• Data supplied:
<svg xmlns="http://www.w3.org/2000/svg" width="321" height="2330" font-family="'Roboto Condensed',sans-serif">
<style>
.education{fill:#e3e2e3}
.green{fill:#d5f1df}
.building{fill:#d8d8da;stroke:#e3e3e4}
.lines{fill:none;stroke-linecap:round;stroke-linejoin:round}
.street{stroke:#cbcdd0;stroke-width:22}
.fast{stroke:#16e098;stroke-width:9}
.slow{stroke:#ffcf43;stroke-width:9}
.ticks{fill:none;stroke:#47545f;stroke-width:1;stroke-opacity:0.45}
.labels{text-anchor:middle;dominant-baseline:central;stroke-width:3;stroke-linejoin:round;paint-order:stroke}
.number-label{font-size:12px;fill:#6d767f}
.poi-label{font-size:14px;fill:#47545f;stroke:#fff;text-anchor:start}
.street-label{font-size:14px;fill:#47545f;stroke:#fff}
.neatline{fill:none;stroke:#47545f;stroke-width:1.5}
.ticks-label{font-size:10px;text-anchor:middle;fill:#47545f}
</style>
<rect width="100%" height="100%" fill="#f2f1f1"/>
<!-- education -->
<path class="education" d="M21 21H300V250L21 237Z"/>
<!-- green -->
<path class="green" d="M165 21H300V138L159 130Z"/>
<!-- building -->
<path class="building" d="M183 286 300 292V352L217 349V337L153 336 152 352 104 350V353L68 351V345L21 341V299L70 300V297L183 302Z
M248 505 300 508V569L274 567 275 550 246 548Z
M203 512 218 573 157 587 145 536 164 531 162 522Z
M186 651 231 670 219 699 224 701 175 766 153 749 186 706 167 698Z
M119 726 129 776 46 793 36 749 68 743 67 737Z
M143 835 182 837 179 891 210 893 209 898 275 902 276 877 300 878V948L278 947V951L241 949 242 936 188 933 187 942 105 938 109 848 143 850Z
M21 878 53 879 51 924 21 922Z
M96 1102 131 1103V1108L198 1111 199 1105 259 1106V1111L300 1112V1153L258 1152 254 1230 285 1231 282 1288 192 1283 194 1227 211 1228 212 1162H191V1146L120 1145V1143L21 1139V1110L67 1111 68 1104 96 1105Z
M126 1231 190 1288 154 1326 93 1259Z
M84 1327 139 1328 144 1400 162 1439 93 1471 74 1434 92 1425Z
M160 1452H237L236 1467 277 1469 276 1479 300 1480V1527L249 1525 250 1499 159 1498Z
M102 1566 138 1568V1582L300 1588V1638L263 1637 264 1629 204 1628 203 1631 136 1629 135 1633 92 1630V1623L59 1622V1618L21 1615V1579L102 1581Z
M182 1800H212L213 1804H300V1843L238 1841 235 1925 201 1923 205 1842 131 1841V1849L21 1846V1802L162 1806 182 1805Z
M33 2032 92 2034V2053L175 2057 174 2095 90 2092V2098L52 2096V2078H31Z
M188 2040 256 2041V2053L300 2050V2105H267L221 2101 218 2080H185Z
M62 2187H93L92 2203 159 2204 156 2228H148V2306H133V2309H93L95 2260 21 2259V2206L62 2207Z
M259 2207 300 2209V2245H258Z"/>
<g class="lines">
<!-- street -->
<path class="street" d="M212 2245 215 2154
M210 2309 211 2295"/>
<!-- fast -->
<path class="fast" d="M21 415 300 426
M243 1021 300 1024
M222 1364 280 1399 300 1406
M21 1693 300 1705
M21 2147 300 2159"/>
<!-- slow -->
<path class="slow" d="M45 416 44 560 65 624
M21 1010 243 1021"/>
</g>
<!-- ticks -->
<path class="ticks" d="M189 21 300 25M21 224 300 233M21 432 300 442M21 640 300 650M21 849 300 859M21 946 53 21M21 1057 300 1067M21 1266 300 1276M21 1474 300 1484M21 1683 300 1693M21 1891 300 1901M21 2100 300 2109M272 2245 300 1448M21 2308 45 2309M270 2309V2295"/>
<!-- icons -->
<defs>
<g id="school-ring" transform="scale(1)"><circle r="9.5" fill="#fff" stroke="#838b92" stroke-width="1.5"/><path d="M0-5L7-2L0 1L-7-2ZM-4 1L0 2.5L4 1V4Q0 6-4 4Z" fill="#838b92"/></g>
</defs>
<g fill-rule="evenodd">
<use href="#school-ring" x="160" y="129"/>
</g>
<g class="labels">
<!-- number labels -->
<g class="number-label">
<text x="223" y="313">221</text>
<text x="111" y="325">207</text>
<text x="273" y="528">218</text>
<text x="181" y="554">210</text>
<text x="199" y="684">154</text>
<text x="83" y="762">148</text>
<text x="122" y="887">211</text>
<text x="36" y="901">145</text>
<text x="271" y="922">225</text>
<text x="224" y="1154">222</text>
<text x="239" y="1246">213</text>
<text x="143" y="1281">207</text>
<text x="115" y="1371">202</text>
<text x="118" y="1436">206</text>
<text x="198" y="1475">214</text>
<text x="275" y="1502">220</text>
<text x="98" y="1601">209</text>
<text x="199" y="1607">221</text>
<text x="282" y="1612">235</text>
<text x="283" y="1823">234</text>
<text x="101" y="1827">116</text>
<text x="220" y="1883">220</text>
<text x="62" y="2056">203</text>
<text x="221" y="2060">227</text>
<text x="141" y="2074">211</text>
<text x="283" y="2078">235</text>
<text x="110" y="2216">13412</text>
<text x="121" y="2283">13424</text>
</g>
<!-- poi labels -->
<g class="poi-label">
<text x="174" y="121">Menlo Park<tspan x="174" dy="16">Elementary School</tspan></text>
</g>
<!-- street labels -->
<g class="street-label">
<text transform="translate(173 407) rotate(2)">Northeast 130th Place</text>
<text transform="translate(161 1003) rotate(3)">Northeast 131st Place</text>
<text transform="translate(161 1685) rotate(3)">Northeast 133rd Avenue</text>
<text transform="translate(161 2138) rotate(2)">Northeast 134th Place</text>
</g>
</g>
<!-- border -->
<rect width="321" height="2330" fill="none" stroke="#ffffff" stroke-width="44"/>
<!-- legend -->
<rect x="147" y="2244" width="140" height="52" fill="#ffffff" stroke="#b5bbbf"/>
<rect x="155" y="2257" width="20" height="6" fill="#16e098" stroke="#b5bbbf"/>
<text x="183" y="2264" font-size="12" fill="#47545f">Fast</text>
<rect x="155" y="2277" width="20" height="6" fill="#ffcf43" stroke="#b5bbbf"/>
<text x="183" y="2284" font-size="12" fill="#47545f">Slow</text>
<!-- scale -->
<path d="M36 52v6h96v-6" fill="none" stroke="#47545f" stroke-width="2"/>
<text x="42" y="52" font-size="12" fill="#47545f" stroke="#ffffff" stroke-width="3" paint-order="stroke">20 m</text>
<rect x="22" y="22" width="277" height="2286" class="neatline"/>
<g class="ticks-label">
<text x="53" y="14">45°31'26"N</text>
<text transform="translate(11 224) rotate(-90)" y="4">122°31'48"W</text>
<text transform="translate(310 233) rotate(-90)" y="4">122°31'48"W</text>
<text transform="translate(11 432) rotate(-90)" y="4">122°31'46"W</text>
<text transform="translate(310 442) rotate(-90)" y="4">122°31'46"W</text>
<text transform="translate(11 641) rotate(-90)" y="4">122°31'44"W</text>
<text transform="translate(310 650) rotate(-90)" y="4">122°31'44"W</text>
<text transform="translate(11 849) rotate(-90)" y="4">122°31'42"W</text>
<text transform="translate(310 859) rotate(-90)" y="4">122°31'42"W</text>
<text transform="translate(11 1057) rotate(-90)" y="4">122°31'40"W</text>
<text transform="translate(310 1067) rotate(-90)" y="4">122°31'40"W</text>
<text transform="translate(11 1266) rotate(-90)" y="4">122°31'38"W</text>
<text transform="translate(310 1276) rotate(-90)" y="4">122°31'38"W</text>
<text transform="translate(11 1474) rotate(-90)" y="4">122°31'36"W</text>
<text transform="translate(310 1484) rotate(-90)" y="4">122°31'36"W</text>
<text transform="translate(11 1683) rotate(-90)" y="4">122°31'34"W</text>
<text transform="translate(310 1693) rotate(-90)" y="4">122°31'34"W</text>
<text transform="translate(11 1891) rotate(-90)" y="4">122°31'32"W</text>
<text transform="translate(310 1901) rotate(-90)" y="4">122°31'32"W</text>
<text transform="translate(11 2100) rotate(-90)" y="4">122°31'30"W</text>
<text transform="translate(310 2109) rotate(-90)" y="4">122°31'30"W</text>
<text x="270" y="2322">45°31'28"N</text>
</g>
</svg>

• Task instructions: If a line above holds the string "lines", copy it out.

• Answer to this exercise:
.lines{fill:none;stroke-linecap:round;stroke-linejoin:round}
<g class="lines">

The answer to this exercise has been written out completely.